Kim Jong Un has executed 15 opponents, claims South Korea
North Korean leader Kim Jong Un has ordered the execution of 15 senior officials this year who were accused of challenging his authority, according to South Korea.
The claim was made by South Korea's National Intelligence Service chief Lee Byoung at a closed briefing with the country's MPs.
Lee also said Kim appeared likely to visit Russia next month to attend the 70th anniversary of its victory over Nazi Germany in World War II.
Since taking over North Korea's leadership after the death of his father, Kim Jong Il, in 2011, Kim has removed key members of the old guard through a series of purges.
The process was highlighted by the 2013 execution of his uncle, Jang Song Thaek, for alleged treason.
Jang was married to Kim Jong Il's sister and was once considered the second -most powerful man in North Korea.

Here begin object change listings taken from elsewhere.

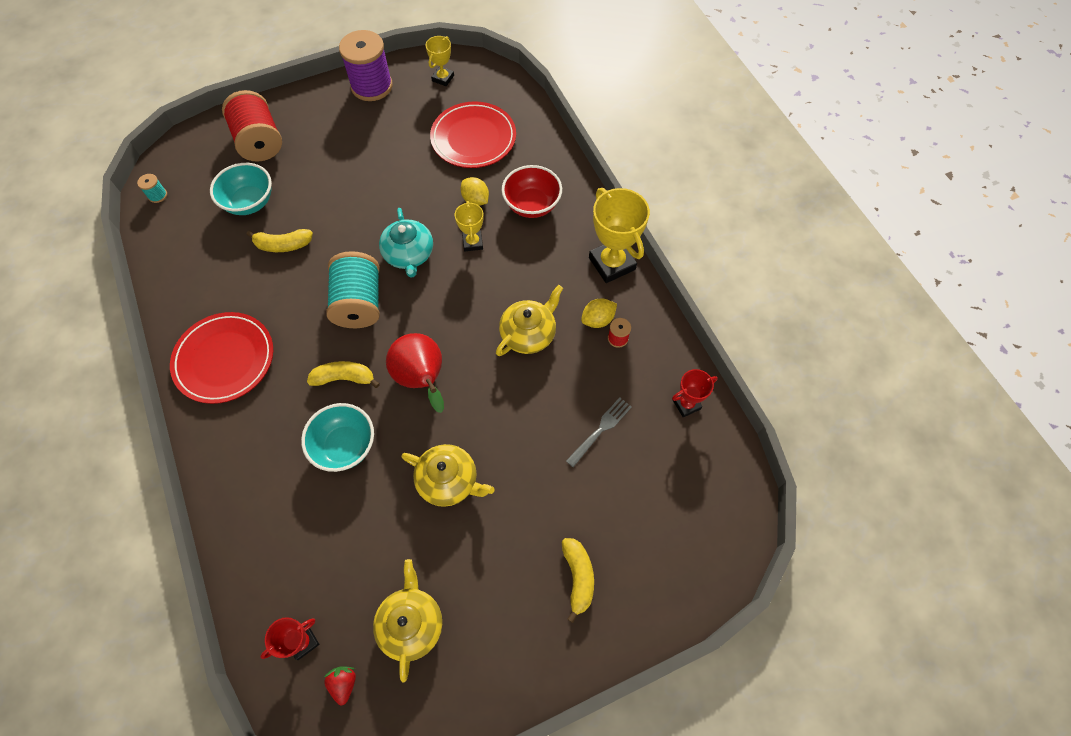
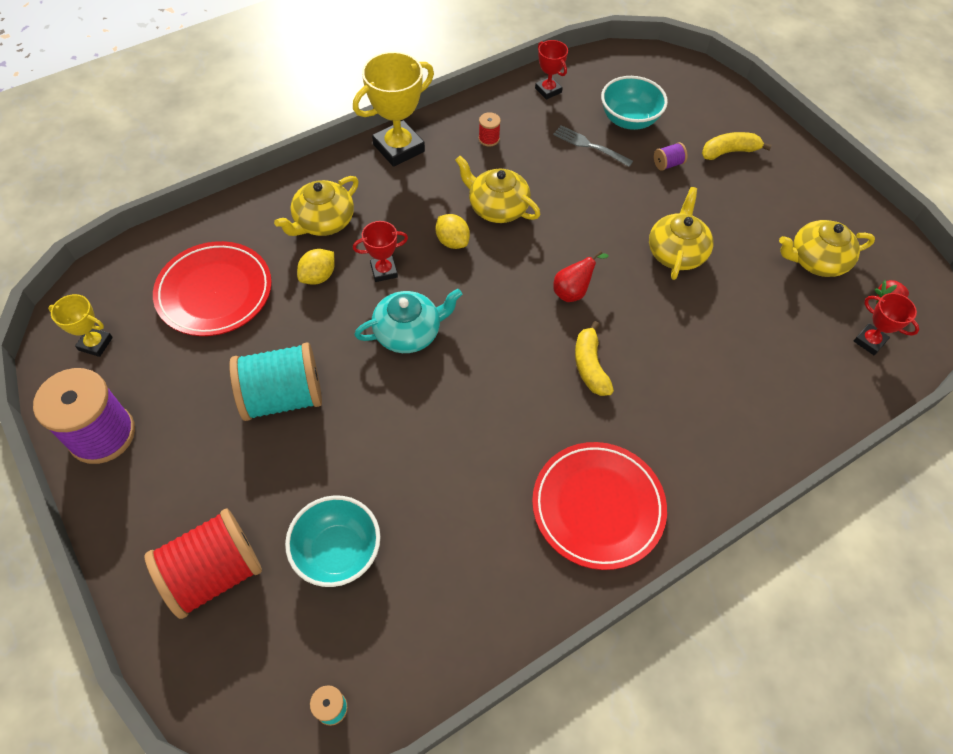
camera: 100 degrees left, 5 degrees down
yellow banana [247,229,313,252] -> none
turquoise bowl [301,403,374,472] -> turquoise bowl moved to [601,76,668,130]
turquoise spool [326,251,380,328] -> turquoise spool moved to [229,343,322,421]
red pear [386,333,444,413] -> red pear [553,251,609,302], size x0.57
yellow trophy [455,201,484,251] -> red trophy [353,221,408,282]
red bowl [502,165,562,218] -> yellow teapot [274,176,359,236]
yellow lemon [581,298,617,328] -> yellow lemon moved to [436,214,470,249]
none -> purple spool [654,142,688,171]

Yang Moo-jin, a professor at the Seoul-based University of North Korean Studies, said the purges underline Kim's inexperience as a young dictator who is struggling to find effective ways to control his regime.
Lee told the lawmakers that a North Korean official with a rank comparable to a vice Cabinet minister in the South was executed in January for questioning Kim's policies on forestation.
Another North Korean official of similar rank was executed in February for resisting Kim's plans to construct a new building in the shape of a flower, named after his grandfather, North Korean founder Kim Il Sung.
The agency also believes that North Korea used a firing squad in March to execute four senior members of Pyongyang's famous Unhasu Orchestra on charges of espionage, which Lee did not explain in any detail.
He told the lawmakers that North Korea has yet to book a hotel in Moscow for Kim's possible visit, but that the country's embassy is large and well-equipped enough to accommodate him. It would be Kim's first overseas trip since taking power.
South Korean President Park Geun-hye has decided not to attend the May 9 event in Moscow and plans to send an envoy instead.
The spy agency did not explain how it had confirmed the executions.